Here's an excerpt from an Emory University alumni profile (scroll down) of Clay about how the book came to be:
In the spring of 1984, after having retired as editor of the journal Landscape Architecture, Grady Clay accepted a position to lecture in any subject he wanted at Texas A&M University. He decided to engage his students in an investigation of generic man-made places--for example, "the good address," "the edge of town," "the courthouse square"--in and around the university. The subject was, "How Places Work."

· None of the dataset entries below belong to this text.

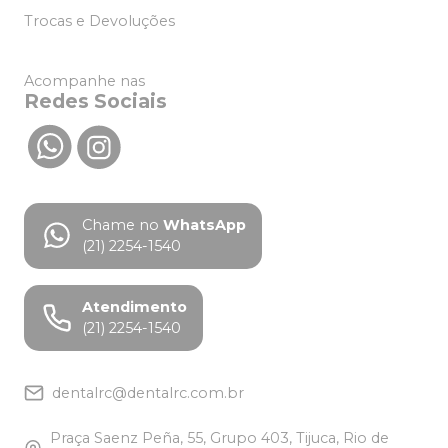
Trocas e Devoluções
Acompanhe nas
Redes Sociais
Chame no
WhatsApp
(21) 2254-1540
Atendimento
(21) 2254-1540
dentalrc@dentalrc.com.br
Praça Saenz Peña, 55, Grupo 403, Tijuca, Rio de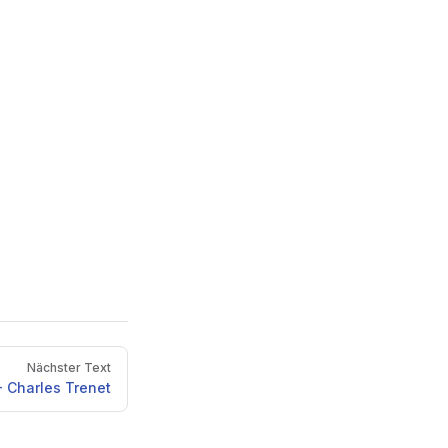
Nächster Text
 Charles Trenet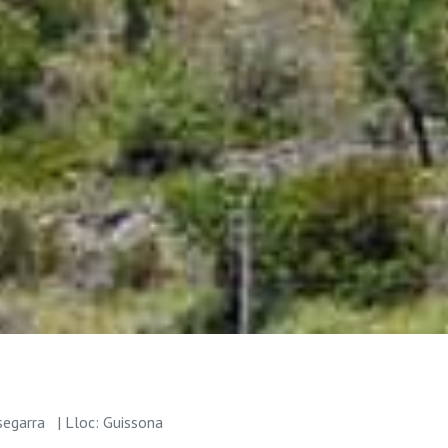
segarra
| Lloc: Guissona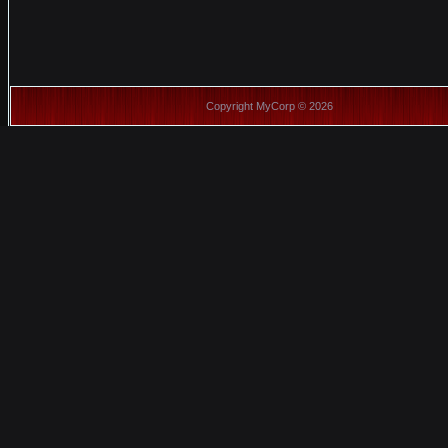
Copyright MyCorp © 2026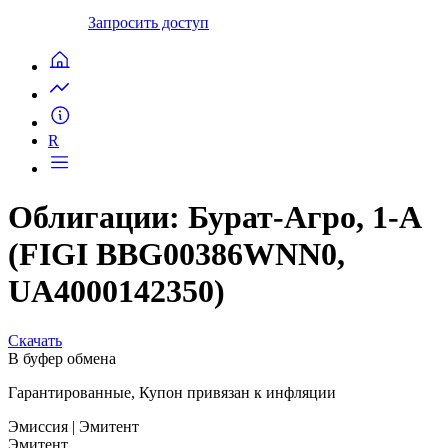
Запросить доступ
R
Облигации: Бурат-Агро, 1-А
(FIGI BBG00386WNN0,
UA4000142350)
Скачать
В буфер обмена
Гарантированные, Купон привязан к инфляции
Эмиссия
| Эмитент
Эмитент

"I went to Texas with a list of maybe fifty to seventy generic places, and by the time I got through, the list was up to about five hundred and it was unstoppable," says Clay, a 1938 Emory College graduate and longtime urban affairs editor at Louisville's Courier Journal. "Nobody had done this, and there was no such list [of generic places] extant in the United States that I could find. So I realized I was plowing new ground, and I was off and running, already beginning to write essays on each of these generic places."

A little more than a decade later, that initial project culminated in the publication of Clay's latest book, Real Places: An Unconventional Guide to America's Generic Landscape, published by the University of Chicago Press. Even though he has cataloged some five thousand such generic places in his files, Clay limited his book to examining just 124. "So the price of the book wouldn't go out of the ceiling," he says.
Don't you want to know what the other secret, generic places of the American landscape are? I know I do.

I also lurve the fact that one of the book's back-cover blurbs is from Wilbur Zelinsky, Annals of the Association of American Geographers.

* Where do I get in on the "eucalyptus-planting speculative bubble" action? Anyone?